Fix: verify panel choice by reading the panel description carefully. If unsure, ask the funder’s programme officer before submission.
10. “Ethics annex weak”
Late-stage ethics work shows. Boilerplate data-management plan, missing GDPR considerations, no IRB equivalence plan for foreign-component studies.
Fix: 1 full week dedicated to the ethics annex. If working with human data, name-specific consent procedures, retention periods, repositories.
11. “Open-science plan as boilerplate”
Most funders now require open-access and open-data plans. Reviewers explicitly score them. A one-paragraph “we will publish open access” gets a low score.
Fix: name specific repositories, file formats, embargo periods. Explain how the plan aligns with the funder’s open-science policy.
12. “Below the funding line”
Sometimes the proposal scored well but the panel had more strong proposals than budget. The reviewers have nothing critical to say but the proposal didn’t make the cut.
Fix: resubmit. Most agencies allow A1/resubmission with modest revision. Address even the “not weaknesses” reviewers mentioned.
How to recover from a rejection
- Wait 48 hours before reading the report.
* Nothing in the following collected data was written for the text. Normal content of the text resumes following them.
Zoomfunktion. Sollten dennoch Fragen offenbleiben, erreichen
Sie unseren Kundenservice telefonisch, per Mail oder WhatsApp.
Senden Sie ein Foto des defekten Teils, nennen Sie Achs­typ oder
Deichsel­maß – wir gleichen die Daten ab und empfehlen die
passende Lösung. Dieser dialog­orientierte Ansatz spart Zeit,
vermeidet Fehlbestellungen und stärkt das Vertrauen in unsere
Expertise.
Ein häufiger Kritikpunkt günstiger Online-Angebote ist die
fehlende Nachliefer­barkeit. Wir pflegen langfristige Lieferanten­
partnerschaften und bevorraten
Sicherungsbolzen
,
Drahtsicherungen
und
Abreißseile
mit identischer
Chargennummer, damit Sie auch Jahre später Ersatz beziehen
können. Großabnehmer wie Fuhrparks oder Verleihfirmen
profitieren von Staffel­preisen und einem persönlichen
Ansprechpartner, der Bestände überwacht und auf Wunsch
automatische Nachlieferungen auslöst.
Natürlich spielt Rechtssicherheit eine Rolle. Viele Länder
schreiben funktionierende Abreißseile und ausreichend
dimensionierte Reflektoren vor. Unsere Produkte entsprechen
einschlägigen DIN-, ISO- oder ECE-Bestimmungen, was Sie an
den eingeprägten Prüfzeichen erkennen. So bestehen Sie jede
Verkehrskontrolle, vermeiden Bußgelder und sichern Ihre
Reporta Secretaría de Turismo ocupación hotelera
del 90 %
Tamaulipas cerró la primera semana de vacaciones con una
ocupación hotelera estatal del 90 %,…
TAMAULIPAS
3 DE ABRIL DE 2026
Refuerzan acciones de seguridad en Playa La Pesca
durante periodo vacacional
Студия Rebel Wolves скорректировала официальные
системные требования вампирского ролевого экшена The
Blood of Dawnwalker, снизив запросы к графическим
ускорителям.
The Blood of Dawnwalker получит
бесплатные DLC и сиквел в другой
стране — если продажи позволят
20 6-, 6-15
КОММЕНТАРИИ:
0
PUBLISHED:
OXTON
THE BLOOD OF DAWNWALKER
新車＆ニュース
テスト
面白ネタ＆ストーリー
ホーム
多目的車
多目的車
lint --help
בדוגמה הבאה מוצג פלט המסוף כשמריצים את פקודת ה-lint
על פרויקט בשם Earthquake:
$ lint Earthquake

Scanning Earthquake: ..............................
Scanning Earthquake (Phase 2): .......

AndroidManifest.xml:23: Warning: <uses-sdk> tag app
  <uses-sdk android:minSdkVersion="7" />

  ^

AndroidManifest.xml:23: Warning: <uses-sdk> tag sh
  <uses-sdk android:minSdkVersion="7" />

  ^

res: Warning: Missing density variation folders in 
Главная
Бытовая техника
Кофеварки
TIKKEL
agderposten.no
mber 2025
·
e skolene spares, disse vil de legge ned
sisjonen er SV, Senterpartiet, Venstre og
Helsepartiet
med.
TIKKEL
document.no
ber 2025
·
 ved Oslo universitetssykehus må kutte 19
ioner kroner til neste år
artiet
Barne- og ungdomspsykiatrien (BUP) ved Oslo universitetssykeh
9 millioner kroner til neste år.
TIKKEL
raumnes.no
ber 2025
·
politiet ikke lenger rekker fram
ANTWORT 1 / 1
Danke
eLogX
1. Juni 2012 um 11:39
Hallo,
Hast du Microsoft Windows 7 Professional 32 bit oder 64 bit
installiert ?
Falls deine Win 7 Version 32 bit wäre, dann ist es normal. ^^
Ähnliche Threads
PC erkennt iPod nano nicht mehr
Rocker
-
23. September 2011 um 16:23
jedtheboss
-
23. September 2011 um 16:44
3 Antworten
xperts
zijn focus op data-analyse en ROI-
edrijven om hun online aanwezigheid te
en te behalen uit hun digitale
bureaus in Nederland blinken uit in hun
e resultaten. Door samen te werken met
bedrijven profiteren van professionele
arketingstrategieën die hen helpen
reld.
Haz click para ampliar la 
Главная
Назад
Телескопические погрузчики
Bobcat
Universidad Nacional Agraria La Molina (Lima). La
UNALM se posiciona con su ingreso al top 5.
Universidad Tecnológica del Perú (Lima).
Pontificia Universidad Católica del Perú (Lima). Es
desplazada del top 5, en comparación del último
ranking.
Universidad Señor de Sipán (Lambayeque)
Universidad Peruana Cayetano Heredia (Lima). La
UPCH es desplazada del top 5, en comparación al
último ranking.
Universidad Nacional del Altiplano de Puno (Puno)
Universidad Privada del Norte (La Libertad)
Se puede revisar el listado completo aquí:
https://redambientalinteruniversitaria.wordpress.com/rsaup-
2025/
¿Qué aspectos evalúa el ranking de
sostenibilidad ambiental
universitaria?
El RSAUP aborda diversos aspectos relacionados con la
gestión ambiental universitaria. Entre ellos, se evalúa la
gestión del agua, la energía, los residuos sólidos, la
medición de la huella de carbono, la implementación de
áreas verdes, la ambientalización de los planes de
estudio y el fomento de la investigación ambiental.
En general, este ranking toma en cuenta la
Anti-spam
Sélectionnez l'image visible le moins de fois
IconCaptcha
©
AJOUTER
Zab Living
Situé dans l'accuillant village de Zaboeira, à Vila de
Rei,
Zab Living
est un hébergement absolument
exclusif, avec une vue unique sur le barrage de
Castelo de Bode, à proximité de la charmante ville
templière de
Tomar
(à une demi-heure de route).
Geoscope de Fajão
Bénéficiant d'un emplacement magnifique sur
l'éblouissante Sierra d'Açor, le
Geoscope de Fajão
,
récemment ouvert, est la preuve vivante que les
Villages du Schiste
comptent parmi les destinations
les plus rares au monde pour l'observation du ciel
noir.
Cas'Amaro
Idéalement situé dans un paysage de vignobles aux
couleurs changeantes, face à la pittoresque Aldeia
Reading angry leads to bad decisions.
- Categorise each comment: “real weakness”, “reviewer misunderstood”, “outside our control”.
- Address every real weakness before resubmission. Even if you disagree, reviewers from the same panel may share the misunderstanding — clarify the writing.
- Plan B funder: if the proposal is below-line at one funder, identify two adjacent calls where it fits and adapt for the next deadline.
- Talk to a programme officer. Many funders welcome 15-minute conversations on the decline letter; programme officers know which weaknesses are real and which were panel happenstance.